By CYRIL TUOHY, managing editor of Risk & Insurance®
Forget economics being called the "dismal science." You want to dabble in a dismal science? Try catastrophe modeling. The best CAT modeling can do, indeed the best it has ever done, is to estimate losses from an earthquake or a hurricane. Even at its very best, CAT modeling only comes close. It offers a window of loss, from $10 million to $15 million, for example, or from $1 billion to $1.5 billion. That's not bad, but it it's hardly good enough.
What risk managers really need from these CAT models is to get the projected losses right. What we need out of our CAT models and modelers is for them to get it right every time. Nobody said it was going to be easy, and CAT modelers, I grant you, may be working with a certain handicap.
Insurance data collection systems, bulk coding, incomplete exposure characteristics, inaccurate valuation of building contents, poor geocoding information, all conspire to corrupt the accuracy of models. It's the classic garbage in/garbage out problem, and it has yet to be solved for insurance data.
Modelers know this, though, even before going into the business, so my vote is not to let them off the hook. My vote is to hold their feet to the fire, and come down hard on them when they are off base: lash them to a Miami dock in the midst of a Category 3 storm. How come so many models fell short in estimating the $12.5 billion in insured losses caused by Hurricane Ike, when it roared ashore in Texas last year?
Let's not talk about how Hurricane Katrina put everyone in the modeling community to shame--running up insured losses north of $41 billion when it slammed in New Orleans in 2005, way above anything that the CAT community had ever even conceived of.
As every risk manager knows all too well, CAT models matter.
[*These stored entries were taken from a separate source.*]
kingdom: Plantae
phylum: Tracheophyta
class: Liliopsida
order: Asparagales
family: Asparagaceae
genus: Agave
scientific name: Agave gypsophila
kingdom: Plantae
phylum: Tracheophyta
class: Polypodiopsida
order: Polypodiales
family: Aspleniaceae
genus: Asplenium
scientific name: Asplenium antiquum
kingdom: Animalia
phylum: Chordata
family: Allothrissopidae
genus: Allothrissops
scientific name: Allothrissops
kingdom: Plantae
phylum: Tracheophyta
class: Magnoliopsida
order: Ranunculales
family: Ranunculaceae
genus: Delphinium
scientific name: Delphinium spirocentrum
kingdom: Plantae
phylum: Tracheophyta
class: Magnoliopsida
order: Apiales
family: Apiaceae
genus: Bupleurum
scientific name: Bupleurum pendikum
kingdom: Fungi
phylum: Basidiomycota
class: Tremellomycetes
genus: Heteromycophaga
They matter because the loss estimates they spit out are used by underwriters to price risk. Pricing risk eventually shows up in the premiums risk managers pay for their insurance policies.
When Quaker Oats Co. pays more for a commercial insurance policy, the higher the price of my Quaker Oats, and let me tell you, I get steamed by the high prices of Quaker Oats. Cedants are similarly miffed when the CAT models are off base--either overestimating or underestimating catastrophe loss exposures, and thus the catastrophe reinsurance premiums paid.
The standard response from the CAT modeling crowd is that the models are improving. With every catastrophe, we're told, there's more data collected and parsed through ever more complex algorithms.
I don't buy it, not for a minute. In fact, just the opposite is happening. For every new storm, and for every new data point collected, estimating the losses at risk in the next one becomes more difficult. The more data available, the more difficult the accuracy challenge. Why is certainty so difficult for CAT modelers? The last catastrophic earthquake in the United States, for example, occurred in 1994, in Northridge, Calif. It toppled apartment buildings and buckled freeways, causing $12.5 billion in insured losses.
Since then there have been scores of upgrades to the models. Despite this, there has been no significant opportunity to evaluate claims data specific to the San Fernando Valley, where the earthquake struck.
Even where claims data has been more available, hazard data is still sparse. In Florida, for example, the modeling firms have only had about 80 historical hurricanes, with only 10 of them reaching Category 4 or Category 5.
Since models must be able to simulate all potential wind speed combinations, modelers make assumptions from the historical evidence for the range of possible combinations, but that is still not good enough.
We now know, thanks to events of the last four or five years, that it is way too easy to underestimate Mother Nature's potential, and that the relationship between size and intensity, at least for Hurricane Katrina, surpassed that of all simulated events in the existing CAT model.